Was sich hinter den Türen der Seniorenresidenz in Bad Nauheim 2012 abgespielt hat, klingt wie ein Krimi. Vor dem Gießener Arbeitsgericht berichtet Detektiv Jonas Seib (Name geändert) von seinem Einsatz im Auftrag der Geschäftsführerin mit dem Ziel, Betriebsrätinnen auszuschalten. Seib und ein weiterer Detektiv wurden als Leiharbeiter und Praktikant in das Altenheim eingeschleust. Sie arbeiteten für mehrere Tage mit den Angestellten, kannten die zeitlichen Abläufe. Zu seinem letzten Arbeitseinsatz in der Nacht zum 28. Januar 2012 brachte Seib Sekt mit – trotz strikten Alkoholverbots im Dienst. Zu einer vorher abgesprochenen Uhrzeit schenkte er für die Kolleginnen ein, darunter Altenpflegerin und stellvertretende Betriebsratsvorsitzende Ernestine Cornella. "Es war mit Frau Reifenschneider so geplant, dass sie zum Klirren der Gläser hereinkommt" Und die Betriebsrätin bei einer scheinbar zufälligen Kontrolle beim Alkoholkonsum erwischt – ein abgekartetes Spiel.

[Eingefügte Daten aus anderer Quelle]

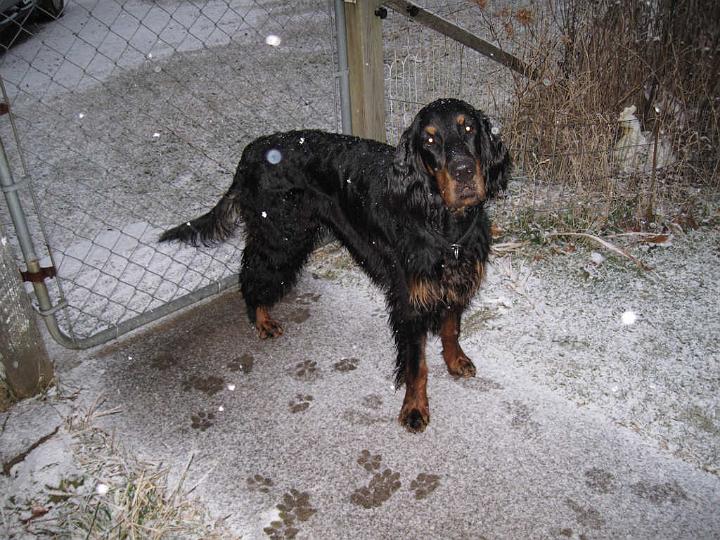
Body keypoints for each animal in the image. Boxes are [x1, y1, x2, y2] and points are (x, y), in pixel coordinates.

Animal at [163, 99, 512, 432]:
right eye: (429, 138)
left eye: (468, 128)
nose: (464, 172)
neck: (444, 224)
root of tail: (251, 151)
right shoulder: (410, 300)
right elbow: (417, 366)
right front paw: (414, 409)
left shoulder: (456, 276)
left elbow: (451, 327)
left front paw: (455, 362)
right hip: (280, 235)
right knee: (252, 272)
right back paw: (261, 319)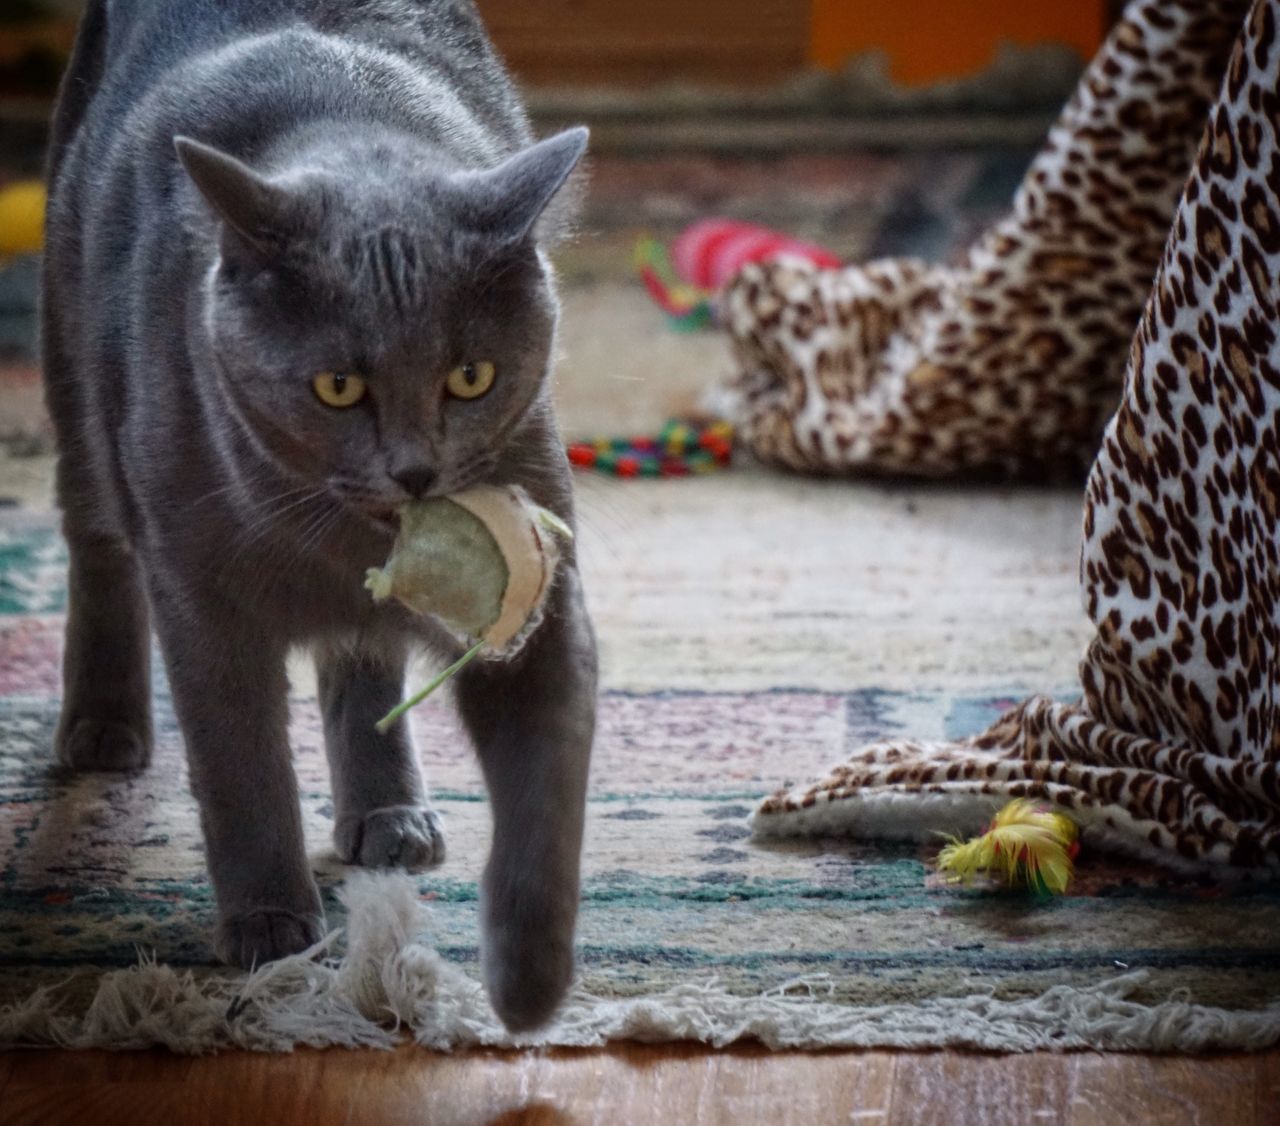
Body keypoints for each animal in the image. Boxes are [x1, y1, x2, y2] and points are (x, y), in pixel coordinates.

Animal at [41, 0, 593, 1033]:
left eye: (472, 376)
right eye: (338, 387)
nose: (415, 471)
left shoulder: (540, 598)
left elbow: (547, 786)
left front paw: (529, 984)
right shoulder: (198, 593)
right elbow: (239, 759)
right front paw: (269, 927)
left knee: (360, 653)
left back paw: (390, 818)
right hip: (77, 380)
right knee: (95, 544)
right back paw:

Ob Cornella Alkohol getrunken hat oder nicht, konnte das Gericht am Freitag nicht klären. Während eine Pflegedienstleiterin, die zur Kontrolle erschienen war, sie beim Trinken gesehen haben will, sagen zwei Kolleginnen, sie habe nichts getrunken. In der Urteilsbegründung spielt das keine Rolle. Ziel einer noch haarsträubenderen Intrige wurde die Betriebsratsvorsitzende Annette Schmitt. Zwei Detektive versuchten am 15. Februar 2012, eine körperliche Auseinandersetzung zu provozieren. Das ist laut der Richterin unstrittig. Sie beschimpften und bespuckten sie. Als sie nicht zuschlug, soll einer der Männer dem anderen ins Gesicht geschlagen, aber Schmitt angezeigt haben. Beiden Betriebsrätinnen sollte gekündigt werden. Da der Betriebsrat nicht zustimmte, wurde ein Gericht hinzugezogen. Der Betriebsrat musste unterdessen Neuwahlen ansetzen; Cornella und Schmitt flogen raus. Die Arbeitgeberin nahm die Kündigungen zurück. Schmitt hat das Unternehmen 2014 aus gesundheitlichen Gründen verlassen. Cornella hat zum 31. Januar 2019 gekündigt. Wegen Urlaubs- und Krankengeldansprüchen geht sie demnächst erneut vor Gericht.